Exercise:
Turn every line of each listing into a JSON list of strings, with one string per line and no blank lines.

Saved entries:
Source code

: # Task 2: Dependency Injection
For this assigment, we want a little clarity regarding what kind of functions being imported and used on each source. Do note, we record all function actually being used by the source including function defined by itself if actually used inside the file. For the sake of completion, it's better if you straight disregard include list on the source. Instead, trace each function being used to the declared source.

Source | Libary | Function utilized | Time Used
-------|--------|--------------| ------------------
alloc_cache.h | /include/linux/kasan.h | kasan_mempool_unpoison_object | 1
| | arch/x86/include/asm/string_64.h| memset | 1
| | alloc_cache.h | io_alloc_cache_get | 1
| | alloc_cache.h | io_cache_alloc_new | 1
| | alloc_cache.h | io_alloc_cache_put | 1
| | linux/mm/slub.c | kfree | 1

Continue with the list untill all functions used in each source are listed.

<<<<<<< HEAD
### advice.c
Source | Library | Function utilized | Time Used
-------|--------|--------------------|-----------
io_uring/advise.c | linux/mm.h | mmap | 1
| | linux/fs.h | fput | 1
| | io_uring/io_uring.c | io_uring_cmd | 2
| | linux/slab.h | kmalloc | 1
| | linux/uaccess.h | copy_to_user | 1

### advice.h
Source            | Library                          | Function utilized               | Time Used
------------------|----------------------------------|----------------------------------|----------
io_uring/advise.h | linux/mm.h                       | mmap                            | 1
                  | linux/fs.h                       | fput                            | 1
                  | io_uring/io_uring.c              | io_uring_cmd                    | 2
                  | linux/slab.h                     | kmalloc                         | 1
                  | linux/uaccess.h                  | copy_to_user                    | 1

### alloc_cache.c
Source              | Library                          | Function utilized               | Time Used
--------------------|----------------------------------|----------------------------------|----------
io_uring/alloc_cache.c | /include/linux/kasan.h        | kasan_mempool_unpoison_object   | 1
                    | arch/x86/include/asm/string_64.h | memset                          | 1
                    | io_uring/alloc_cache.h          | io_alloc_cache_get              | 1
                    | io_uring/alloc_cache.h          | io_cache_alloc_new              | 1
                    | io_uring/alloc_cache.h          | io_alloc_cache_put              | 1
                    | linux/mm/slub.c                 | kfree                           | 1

Exercise response:
[
  "Source code",
  ": # Task 2: Dependency Injection",
  "For this assigment, we want a little clarity regarding what kind of functions being imported and used on each source. Do note, we record all function actually being used by the source including function defined by itself if actually used inside the file. For the sake of completion, it's better if you straight disregard include list on the source. Instead, trace each function being used to the declared source.",
  "Source | Libary | Function utilized | Time Used",
  "-------|--------|--------------| ------------------",
  "alloc_cache.h | /include/linux/kasan.h | kasan_mempool_unpoison_object | 1",
  "| | arch/x86/include/asm/string_64.h| memset | 1",
  "| | alloc_cache.h | io_alloc_cache_get | 1",
  "| | alloc_cache.h | io_cache_alloc_new | 1",
  "| | alloc_cache.h | io_alloc_cache_put | 1",
  "| | linux/mm/slub.c | kfree | 1",
  "Continue with the list untill all functions used in each source are listed.",
  "<<<<<<< HEAD",
  "### advice.c",
  "Source | Library | Function utilized | Time Used",
  "-------|--------|--------------------|-----------",
  "io_uring/advise.c | linux/mm.h | mmap | 1",
  "| | linux/fs.h | fput | 1",
  "| | io_uring/io_uring.c | io_uring_cmd | 2",
  "| | linux/slab.h | kmalloc | 1",
  "| | linux/uaccess.h | copy_to_user | 1",
  "### advice.h",
  "Source            | Library                          | Function utilized               | Time Used",
  "------------------|----------------------------------|----------------------------------|----------",
  "io_uring/advise.h | linux/mm.h                       | mmap                            | 1",
  "                  | linux/fs.h                       | fput                            | 1",
  "                  | io_uring/io_uring.c              | io_uring_cmd                    | 2",
  "                  | linux/slab.h                     | kmalloc                         | 1",
  "                  | linux/uaccess.h                  | copy_to_user                    | 1",
  "### alloc_cache.c",
  "Source              | Library                          | Function utilized               | Time Used",
  "--------------------|----------------------------------|----------------------------------|----------",
  "io_uring/alloc_cache.c | /include/linux/kasan.h        | kasan_mempool_unpoison_object   | 1",
  "                    | arch/x86/include/asm/string_64.h | memset                          | 1",
  "                    | io_uring/alloc_cache.h          | io_alloc_cache_get              | 1",
  "                    | io_uring/alloc_cache.h          | io_cache_alloc_new              | 1",
  "                    | io_uring/alloc_cache.h          | io_alloc_cache_put              | 1",
  "                    | linux/mm/slub.c                 | kfree                           | 1"
]